The son and daughter-in-law were relieved and went quickly on to their scheduled meeting with a surveyor out at Suncook Pond. The doctor picked up his phone and dialed Doctor Furman Bisher in Brookline, Massachusetts, a heart specialist with a summer home on Lake Winnepesaukee, and that is how Harold Dame, the real estate man, came to be cared for in his dying months by Carol Constant, a twenty-eight-year-old, recently divorced black woman from West Roxbury, Massachusetts, an unemployed nurse trying to return to the profession she had left three years ago to marry a man and care for his sick and aged mother. The mother had died, the man had gone to New York with a girl who wrote for TV, and Carol, after filing for divorce, had started looking for work. One of the physicians who had interviewed her, since many of his patients were black professional people and he was therefore in the market for a black nurse, was Doctor Furman Bisher. He had declined to hire her because Carol was not, to his eyes, an especially pretty woman. She was extremely dark, with a broad flat nose and liquid brown eyes. Her hair she kept cropped close to her head, almost like a skullcap. Also, she was a large woman, well muscled and tall, almost masculine, a little frightening to a man like Doctor Furman Bisher. But he had admired her obvious intelligence, and her credentials were impeccable, and she seemed to be an extremely pleasant woman, good-natured and kind, so he had not hesitated to recommend her to his New Hampshire colleague. “She’s a black woman,” he warned Doctor Wickshaw, “but she’s sensible. She needs a long-term private job like this to build up her file, which frankly was a little thin for me to take her on here. But she ought to be perfect for your needs up there in the boondocks,” he joked.

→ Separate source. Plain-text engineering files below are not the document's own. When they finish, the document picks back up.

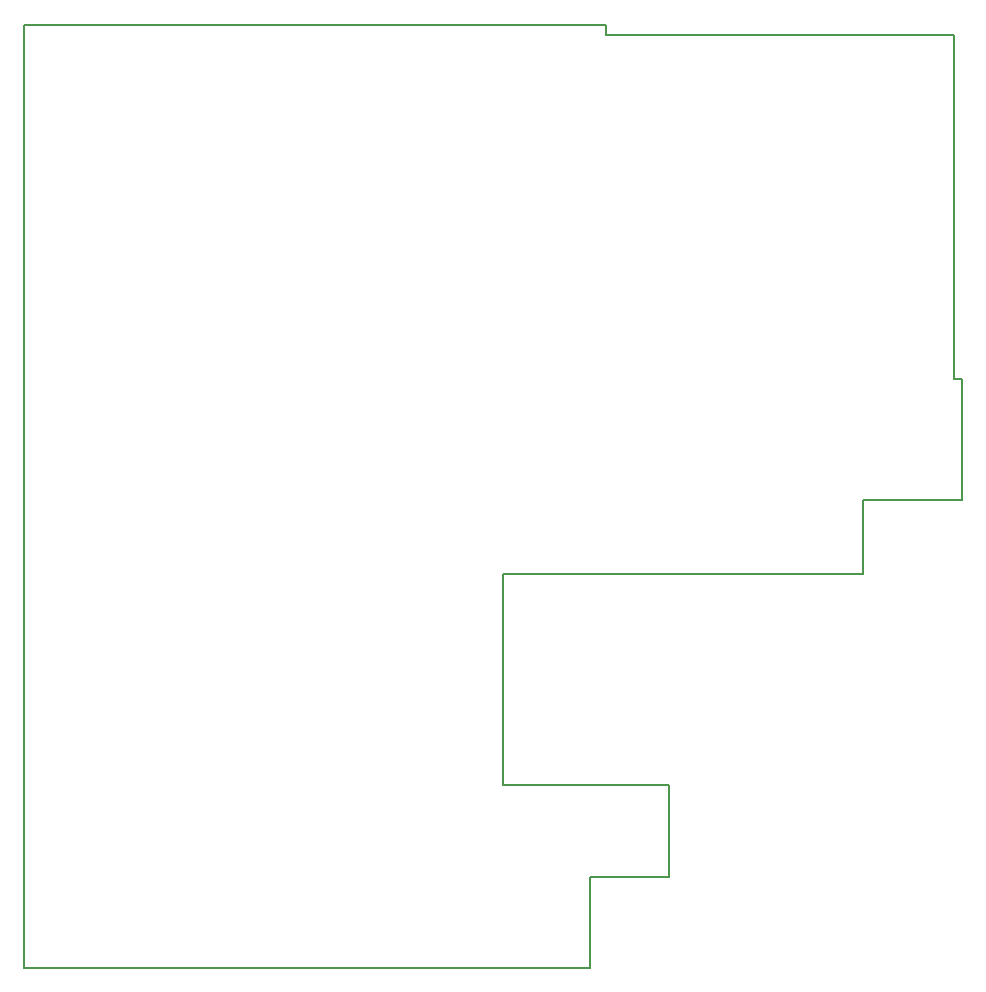
<source format=gm1>
G04*
G04 #@! TF.GenerationSoftware,Altium Limited,Altium Designer,21.3.2 (30)*
G04*
G04 Layer_Color=16711935*
%FSLAX25Y25*%
%MOIN*%
G70*
G04*
G04 #@! TF.SameCoordinates,AD82394D-94CB-4E6D-8DF2-E68E24F3FF13*
G04*
G04*
G04 #@! TF.FilePolarity,Positive*
G04*
G01*
G75*
%ADD17C,0.00500*%
D17*
X279500Y131500D02*
Y156000D01*
X280000D01*
X312500D01*
Y196500D01*
X-56Y175D02*
Y314500D01*
X194000D01*
Y311000D02*
Y314500D01*
Y311000D02*
X310000D01*
Y196500D02*
Y311000D01*
Y196500D02*
X312500D01*
X159500Y131500D02*
X279500D01*
X159500Y61000D02*
Y131500D01*
Y61000D02*
X215000D01*
Y30500D02*
Y61000D01*
X188500Y30500D02*
X215000D01*
X188500Y175D02*
Y30500D01*
X-56Y175D02*
X188500D01*
M02*

</source>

When Carol was first led into Harold Dame’s room on the fourth floor of the Concord Hospital, she knew immediately that he could not see her, and she was relieved. Doctor Wickshaw had met her at the bus station downtown, and he had stared at her whenever he thought she wasn’t looking, and at the hospital the receptionists, nurses and orderlies, even the elevator operator, had noticeably marked her presence as a foreign presence, and she had started to worry about her clothing, her shoes, her handbag — they were wrong, loud, shabby, large. Of course, she knew what the real problem was, and she knew too that it was not a problem as such, the way loud or shabby clothing was a problem, that is, as something that could be solved. No, this was a fact, a condition. She had not seen a human face that was not gray or pink or peach-colored since the moment she had boarded the bus in Park Square in Boston. All right, then. It was a condition, a working condition, and she would endure it. She had known it would be this way. She was no fool, and she knew her geography; she also knew herself and knew that to live and work wholly among white people would continually embarrass her, which in turn would anger her. Beyond that, she knew her anger would end up defeating her true purposes here, and, therefore, to avoid being angry, she would have to accept being embarrassed.

The nearly dead man in the hospital bed relieved her of her embarrassment, however, and for a moment she forgot the portly, red-faced doctor with the ostentatiously pointed beard, and the blond, square-faced head nurse who had imperiously demanded to know her business with the patient, requiring the doctor to explain elaborately that she was being considered for a position as Mr. Dame’s private nurse. The shrunken, ash-gray man lay inertly beneath the sheet, a short, narrow mound encircled by tubes and chrome-plated armatures. His wrinkled lids closed over bulbous eyes like onion skins, and his small, open, toothless mouth was sharp-edged and dark, like a hole punched in dry ground.

“He’s sleeping,” Doctor Wickshaw mumbled, as he flipped open Harold Dame’s file, perused it momentarily, and then passed it on to Carol. “His heart and lungs are strong,” he said smiling. “So unless he catches pneumonia, he could last six or seven months. Of course, he may go tomorrow, too. The surgeon’s report is right there,” he said, pointing over her shoulder to a faded, photocopied sheet with scribbling across it.